──────── MATERIAL FOR THIS TASK ────────
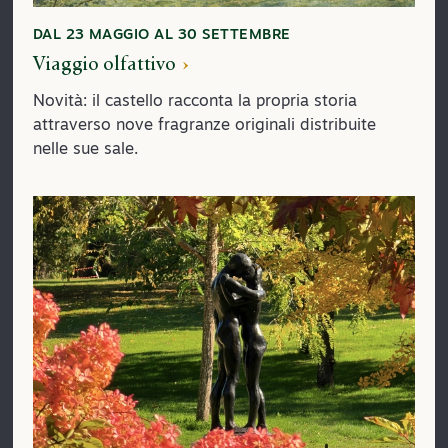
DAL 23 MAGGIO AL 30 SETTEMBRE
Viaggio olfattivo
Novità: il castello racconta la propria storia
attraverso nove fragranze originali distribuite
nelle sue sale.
────────
──────── MATERIAL FOR THIS TASK ────────
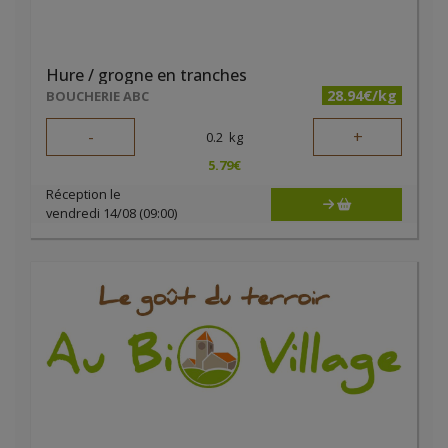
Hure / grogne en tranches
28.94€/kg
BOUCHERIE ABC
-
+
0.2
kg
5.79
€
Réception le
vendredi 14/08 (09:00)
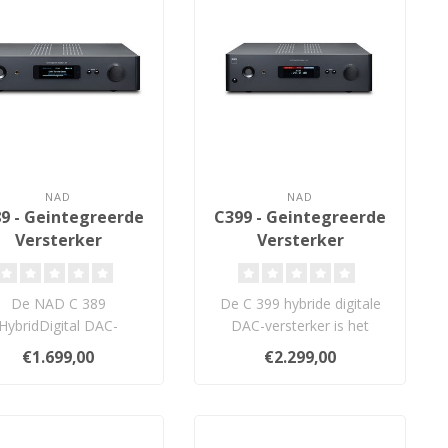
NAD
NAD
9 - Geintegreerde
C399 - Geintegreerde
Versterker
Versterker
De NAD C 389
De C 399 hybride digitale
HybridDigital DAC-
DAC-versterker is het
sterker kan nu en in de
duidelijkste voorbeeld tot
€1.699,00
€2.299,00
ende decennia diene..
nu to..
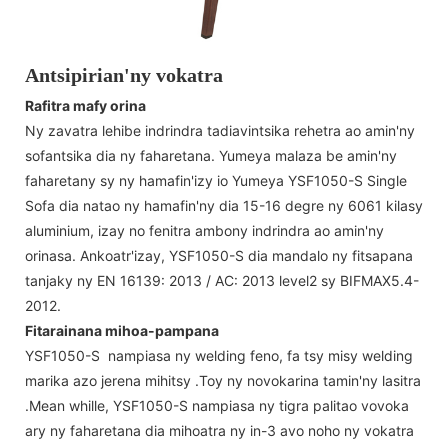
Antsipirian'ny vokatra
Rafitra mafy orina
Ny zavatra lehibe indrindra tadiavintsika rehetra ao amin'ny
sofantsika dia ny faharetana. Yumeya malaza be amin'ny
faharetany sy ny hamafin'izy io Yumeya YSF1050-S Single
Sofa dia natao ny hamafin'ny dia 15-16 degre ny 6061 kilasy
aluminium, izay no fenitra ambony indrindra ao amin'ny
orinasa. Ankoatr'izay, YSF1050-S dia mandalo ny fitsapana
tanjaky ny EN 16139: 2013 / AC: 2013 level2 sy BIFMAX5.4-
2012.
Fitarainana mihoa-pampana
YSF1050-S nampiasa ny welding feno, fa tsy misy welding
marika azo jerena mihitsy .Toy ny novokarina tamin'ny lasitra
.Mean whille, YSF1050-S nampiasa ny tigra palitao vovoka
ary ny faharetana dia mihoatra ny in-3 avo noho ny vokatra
────────
#### [ACTION ITEM]
Return only the stretch of the material above from the line holding "sofantsika dia ny" through the line holding "ary ny faharetana", copied exactly.

#### [SOLUTION TO THE EXERCISE]
sofantsika dia ny faharetana. Yumeya malaza be amin'ny
faharetany sy ny hamafin'izy io Yumeya YSF1050-S Single
Sofa dia natao ny hamafin'ny dia 15-16 degre ny 6061 kilasy
aluminium, izay no fenitra ambony indrindra ao amin'ny
orinasa. Ankoatr'izay, YSF1050-S dia mandalo ny fitsapana
tanjaky ny EN 16139: 2013 / AC: 2013 level2 sy BIFMAX5.4-
2012.
Fitarainana mihoa-pampana
YSF1050-S nampiasa ny welding feno, fa tsy misy welding
marika azo jerena mihitsy .Toy ny novokarina tamin'ny lasitra
.Mean whille, YSF1050-S nampiasa ny tigra palitao vovoka
ary ny faharetana dia mihoatra ny in-3 avo noho ny vokatra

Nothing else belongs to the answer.